Structure and dynamics of hyaluronic acid semidilute solutions: a dielectric spectroscopy study

TL;DR

This study uses dielectric spectroscopy to analyze the structure and electrostatic properties of hyaluronic acid solutions, revealing distinct length scales and electrostatic behaviors compared to DNA, influenced by HA's flexibility and weaker electrostatic interactions.

Contribution

It provides new insights into the electrostatic screening and relaxation dynamics of hyaluronic acid in semidilute solutions, highlighting differences from DNA.

Findings

Relaxation mode in MHz scales with concentration as c^{-0.5}

Relaxation mode in kHz also scales as c^{-0.5}, indicating a different length scale from DNA

Electrostatic persistence length scales with Debye length, not Odijk-Skolnick-Fixman length

Abstract

Dielectric spectroscopy is used to investigate fundamental length scales describing the structure of hyaluronic acid sodium salt (Na-HA) semidilute aqueous solutions.
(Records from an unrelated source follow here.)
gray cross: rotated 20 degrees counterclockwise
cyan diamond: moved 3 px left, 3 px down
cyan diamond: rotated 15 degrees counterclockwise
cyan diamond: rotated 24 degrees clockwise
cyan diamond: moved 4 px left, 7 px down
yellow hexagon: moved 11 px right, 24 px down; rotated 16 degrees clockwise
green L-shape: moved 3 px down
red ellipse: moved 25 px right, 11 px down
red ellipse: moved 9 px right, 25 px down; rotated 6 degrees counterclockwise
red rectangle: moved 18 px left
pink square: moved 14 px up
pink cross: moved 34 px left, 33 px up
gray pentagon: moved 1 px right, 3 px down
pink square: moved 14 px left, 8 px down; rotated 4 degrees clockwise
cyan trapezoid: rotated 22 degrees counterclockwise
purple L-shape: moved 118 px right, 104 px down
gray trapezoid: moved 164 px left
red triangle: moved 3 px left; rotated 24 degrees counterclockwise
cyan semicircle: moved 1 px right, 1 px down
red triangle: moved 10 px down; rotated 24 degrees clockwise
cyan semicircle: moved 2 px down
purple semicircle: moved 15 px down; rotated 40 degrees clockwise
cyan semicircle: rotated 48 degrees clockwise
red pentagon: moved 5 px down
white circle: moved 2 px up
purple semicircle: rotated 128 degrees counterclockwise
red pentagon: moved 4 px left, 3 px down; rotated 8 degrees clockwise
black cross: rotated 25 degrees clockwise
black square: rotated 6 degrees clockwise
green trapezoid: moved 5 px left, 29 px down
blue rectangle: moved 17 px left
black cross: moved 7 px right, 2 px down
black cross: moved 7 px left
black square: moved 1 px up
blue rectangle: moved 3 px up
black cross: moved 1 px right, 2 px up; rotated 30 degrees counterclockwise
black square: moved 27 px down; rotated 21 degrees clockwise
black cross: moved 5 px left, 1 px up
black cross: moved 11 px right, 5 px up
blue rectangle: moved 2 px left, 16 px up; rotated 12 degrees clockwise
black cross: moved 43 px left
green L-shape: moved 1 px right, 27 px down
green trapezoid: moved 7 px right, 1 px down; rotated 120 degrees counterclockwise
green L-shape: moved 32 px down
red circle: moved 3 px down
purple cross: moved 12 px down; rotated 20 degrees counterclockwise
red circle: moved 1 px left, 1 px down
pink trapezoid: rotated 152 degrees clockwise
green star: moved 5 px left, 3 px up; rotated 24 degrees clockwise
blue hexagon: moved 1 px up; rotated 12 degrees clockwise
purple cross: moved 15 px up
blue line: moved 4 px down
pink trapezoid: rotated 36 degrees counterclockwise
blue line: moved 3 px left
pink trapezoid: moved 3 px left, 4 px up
In salt-free regime, the length scale of the relaxation mode detected in MHz range scales with HA concentration as $c_\mathrm{HA}^{-0.5}$ and corresponds to the de Gennes-Pfeuty-Dobrynin correlation length of polyelectrolytes in semidilute solution. The same scaling was observed for the case of long, genomic DNA. Conversely, the length scale of the mode detected in kHz range also varies with HA concentration as $c_\mathrm{HA}^{-0.5}$ which differs from the case of DNA ($c_\mathrm{DNA}^{-0.25}$). The observed behavior suggests that the relaxation in the kHz range reveals the de Gennes-Dobrynin renormalized Debye screening length, and not the average size of the chain, as the pertinent length scale. Similarly, with increasing added salt the electrostatic contribution to the HA persistence length is observed to scale as the Debye length, contrary to scaling pertinent to the Odijk-Skolnick-Fixman electrostatic persistence length observed in the case of DNA. We argue that the observed features of the kHz range relaxation are due to much weaker electrostatic interactions that lead to the absence of Manning condensation as well as a rather high flexibility of HA as compared to DNA.